Dataset entries
-------------------------

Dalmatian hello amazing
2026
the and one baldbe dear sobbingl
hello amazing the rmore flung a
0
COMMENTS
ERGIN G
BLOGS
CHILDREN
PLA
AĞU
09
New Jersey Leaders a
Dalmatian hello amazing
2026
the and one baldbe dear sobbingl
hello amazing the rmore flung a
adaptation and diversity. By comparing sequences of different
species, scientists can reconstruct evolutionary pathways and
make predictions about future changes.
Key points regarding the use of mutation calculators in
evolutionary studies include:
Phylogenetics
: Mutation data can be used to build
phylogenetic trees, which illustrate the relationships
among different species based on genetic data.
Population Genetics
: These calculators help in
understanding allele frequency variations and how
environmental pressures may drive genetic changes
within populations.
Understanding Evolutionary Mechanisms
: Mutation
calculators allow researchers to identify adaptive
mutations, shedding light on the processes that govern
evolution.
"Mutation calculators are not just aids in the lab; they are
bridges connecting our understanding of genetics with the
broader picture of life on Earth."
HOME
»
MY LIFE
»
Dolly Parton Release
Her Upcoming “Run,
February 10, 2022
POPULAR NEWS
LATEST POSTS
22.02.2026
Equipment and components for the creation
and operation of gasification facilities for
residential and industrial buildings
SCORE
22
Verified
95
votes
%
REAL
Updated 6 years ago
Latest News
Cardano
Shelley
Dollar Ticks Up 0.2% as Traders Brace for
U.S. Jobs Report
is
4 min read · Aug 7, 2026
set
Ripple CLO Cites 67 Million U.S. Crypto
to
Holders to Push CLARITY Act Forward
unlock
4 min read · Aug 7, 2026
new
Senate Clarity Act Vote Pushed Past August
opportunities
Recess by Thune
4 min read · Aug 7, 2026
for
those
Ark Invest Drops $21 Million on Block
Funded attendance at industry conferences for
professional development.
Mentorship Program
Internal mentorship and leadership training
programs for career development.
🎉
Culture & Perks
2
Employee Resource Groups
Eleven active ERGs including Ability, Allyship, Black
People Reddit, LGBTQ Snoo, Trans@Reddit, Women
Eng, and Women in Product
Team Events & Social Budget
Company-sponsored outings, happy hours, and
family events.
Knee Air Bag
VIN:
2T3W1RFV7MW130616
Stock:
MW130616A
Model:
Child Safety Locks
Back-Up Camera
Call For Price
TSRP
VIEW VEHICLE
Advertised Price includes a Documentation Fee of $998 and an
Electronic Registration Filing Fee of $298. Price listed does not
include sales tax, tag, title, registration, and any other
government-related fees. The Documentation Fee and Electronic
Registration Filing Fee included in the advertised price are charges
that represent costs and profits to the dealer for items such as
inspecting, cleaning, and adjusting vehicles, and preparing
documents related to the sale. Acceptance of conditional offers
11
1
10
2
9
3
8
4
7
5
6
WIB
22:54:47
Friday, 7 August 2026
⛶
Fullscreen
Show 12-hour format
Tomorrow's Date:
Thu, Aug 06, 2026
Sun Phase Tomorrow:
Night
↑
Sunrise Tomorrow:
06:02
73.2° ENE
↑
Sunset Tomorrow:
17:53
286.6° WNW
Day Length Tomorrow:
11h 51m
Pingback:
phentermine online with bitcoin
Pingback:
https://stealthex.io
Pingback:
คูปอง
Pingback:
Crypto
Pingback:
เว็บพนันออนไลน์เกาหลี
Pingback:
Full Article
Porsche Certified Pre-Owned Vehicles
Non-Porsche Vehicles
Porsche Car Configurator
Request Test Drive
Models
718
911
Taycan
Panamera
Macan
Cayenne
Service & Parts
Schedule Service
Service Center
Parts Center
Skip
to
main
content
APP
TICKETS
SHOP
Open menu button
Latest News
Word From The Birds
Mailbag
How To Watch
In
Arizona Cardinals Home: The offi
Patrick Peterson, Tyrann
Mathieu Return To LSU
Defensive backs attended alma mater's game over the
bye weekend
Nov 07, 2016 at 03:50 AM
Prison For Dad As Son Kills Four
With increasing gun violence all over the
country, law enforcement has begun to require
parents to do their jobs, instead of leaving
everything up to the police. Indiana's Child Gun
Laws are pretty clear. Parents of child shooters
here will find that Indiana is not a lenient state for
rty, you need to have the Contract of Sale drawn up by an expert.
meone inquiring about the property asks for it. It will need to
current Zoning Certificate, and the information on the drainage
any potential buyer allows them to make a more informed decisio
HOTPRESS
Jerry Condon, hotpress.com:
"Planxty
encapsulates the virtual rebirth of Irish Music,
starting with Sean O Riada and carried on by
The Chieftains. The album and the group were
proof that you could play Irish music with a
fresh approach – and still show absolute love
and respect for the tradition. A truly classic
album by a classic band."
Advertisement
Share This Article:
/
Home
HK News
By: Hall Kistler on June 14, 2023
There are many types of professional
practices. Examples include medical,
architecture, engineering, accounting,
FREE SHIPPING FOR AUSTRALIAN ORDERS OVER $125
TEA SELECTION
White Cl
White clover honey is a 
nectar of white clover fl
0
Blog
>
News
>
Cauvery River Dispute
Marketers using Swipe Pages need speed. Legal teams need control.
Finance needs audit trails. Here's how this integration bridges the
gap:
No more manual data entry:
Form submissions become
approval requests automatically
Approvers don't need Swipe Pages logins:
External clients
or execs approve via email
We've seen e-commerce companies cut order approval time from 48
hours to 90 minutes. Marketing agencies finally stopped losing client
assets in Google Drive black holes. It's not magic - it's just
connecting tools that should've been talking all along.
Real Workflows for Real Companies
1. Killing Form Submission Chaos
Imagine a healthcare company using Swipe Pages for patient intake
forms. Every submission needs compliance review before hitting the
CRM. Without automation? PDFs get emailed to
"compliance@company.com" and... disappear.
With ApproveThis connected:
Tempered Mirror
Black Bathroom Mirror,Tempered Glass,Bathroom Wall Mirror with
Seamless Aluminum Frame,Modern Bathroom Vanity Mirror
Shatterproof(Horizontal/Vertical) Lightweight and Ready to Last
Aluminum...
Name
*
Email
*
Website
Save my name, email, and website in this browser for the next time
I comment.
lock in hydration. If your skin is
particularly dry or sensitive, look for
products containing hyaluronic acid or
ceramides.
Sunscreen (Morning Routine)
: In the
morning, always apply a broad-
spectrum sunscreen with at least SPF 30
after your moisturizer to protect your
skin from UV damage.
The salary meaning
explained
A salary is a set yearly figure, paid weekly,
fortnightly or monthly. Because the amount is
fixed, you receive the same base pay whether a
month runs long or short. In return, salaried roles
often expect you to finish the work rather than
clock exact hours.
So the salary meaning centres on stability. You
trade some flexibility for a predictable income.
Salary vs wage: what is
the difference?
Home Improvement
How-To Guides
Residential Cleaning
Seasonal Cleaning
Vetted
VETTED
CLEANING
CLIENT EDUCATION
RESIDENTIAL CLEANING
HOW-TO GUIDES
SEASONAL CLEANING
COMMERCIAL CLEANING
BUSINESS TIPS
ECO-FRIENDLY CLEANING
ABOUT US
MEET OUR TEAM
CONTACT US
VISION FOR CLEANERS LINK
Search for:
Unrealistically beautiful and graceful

-------------------------

*Exercise goal*.
All lines in the records above with "changes" need to be found and copied.

*Answer to this task*.
make predictions about future changes.
environmental pressures may drive genetic changes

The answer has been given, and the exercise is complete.